(Work to be completed) Below is a listing to copy exactly; no image goes into the copy.

(Information shown)
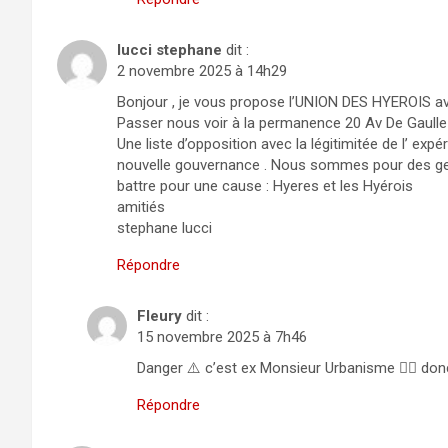
lucci stephane
dit :
2 novembre 2025 à 14h29
Bonjour , je vous propose l’UNION DES HYEROIS
Passer nous voir à la permanence 20 Av De Gaulle
Une liste d’opposition avec la légitimitée de l’ ex
nouvelle gouvernance . Nous sommes pour des gen
battre pour une cause : Hyeres et les Hyérois
amitiés
stephane lucci
Répondre
Fleury
dit :
15 novembre 2025 à 7h46
Danger ⚠️ c’est ex Monsieur Urbanisme 🤦‍♂️ do
Répondre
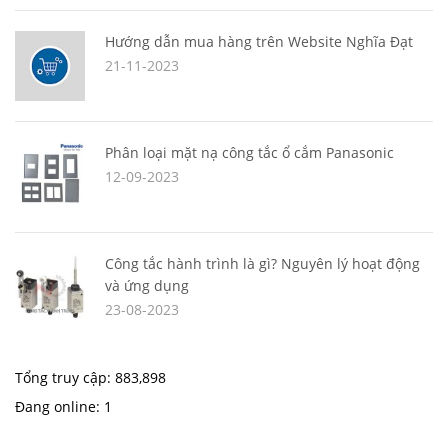
Hướng dẫn mua hàng trên Website Nghĩa Đạt
21-11-2023
Phân loại mặt nạ công tắc ổ cắm Panasonic
12-09-2023
Công tắc hành trình là gì? Nguyên lý hoạt động
và ứng dụng
23-08-2023
Tổng truy cập:
883,898
Đang online:
1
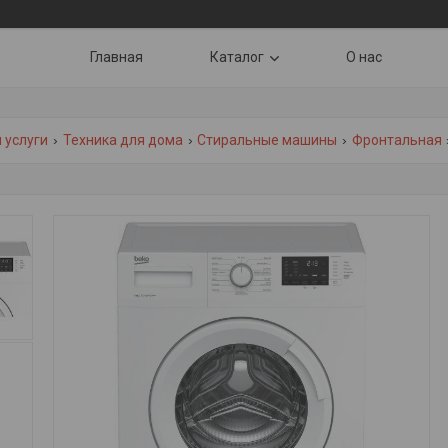
Главная
Каталог
О нас
 услуги
Техника для дома
Стиральные машины
Фронтальная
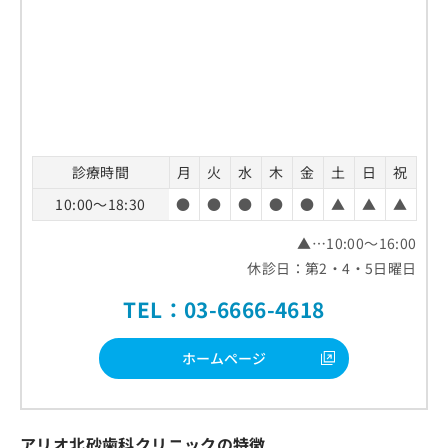
診療時間
月
火
水
木
金
土
日
祝
10:00～18:30
●
●
●
●
●
▲
▲
▲
▲…10:00～16:00
休診日：第2・4・5日曜日
TEL：03-6666-4618
ホームページ
アリオ北砂歯科クリニックの特徴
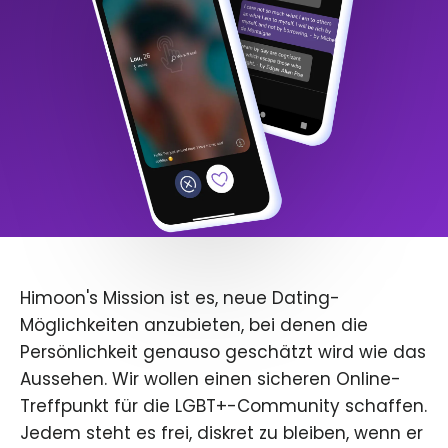
Himoon's Mission ist es, neue Dating-
Möglichkeiten anzubieten, bei denen die
Persönlichkeit genauso geschätzt wird wie das
Aussehen. Wir wollen einen sicheren Online-
Treffpunkt für die LGBT+-Community schaffen.
Jedem steht es frei, diskret zu bleiben, wenn er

(The completed task)
lucci stephane
dit :
2 novembre 2025 à 14h29
Bonjour , je vous propose l’UNION DES HYEROIS
Passer nous voir à la permanence 20 Av De Gaulle
Une liste d’opposition avec la légitimitée de l’ ex
nouvelle gouvernance . Nous sommes pour des gen
battre pour une cause : Hyeres et les Hyérois
amitiés
stephane lucci
Répondre
Fleury
dit :
15 novembre 2025 à 7h46
Danger ⚠️ c’est ex Monsieur Urbanisme 🤦‍♂️ do
Répondre
Hướng dẫn mua hàng trên Website Nghĩa Đạt
21-11-2023
Phân loại mặt nạ công tắc ổ cắm Panasonic
12-09-2023
Công tắc hành trình là gì? Nguyên lý hoạt động
và ứng dụng
23-08-2023
Tổng truy cập:
883,898
Đang online:
1
Главная
Каталог
О нас
 услуги
Техника для дома
Стиральные машины
Фронтальная
診療時間
月
火
水
木
金
土
日
祝
10:00～18:30
●
●
●
●
●
▲
▲
▲
▲…10:00～16:00
休診日：第2・4・5日曜日
TEL：03-6666-4618
ホームページ
アリオ北砂歯科クリニックの特徴
Himoon's Mission ist es, neue Dating-
Möglichkeiten anzubieten, bei denen die
Persönlichkeit genauso geschätzt wird wie das
Aussehen. Wir wollen einen sicheren Online-
Treffpunkt für die LGBT+-Community schaffen.
Jedem steht es frei, diskret zu bleiben, wenn er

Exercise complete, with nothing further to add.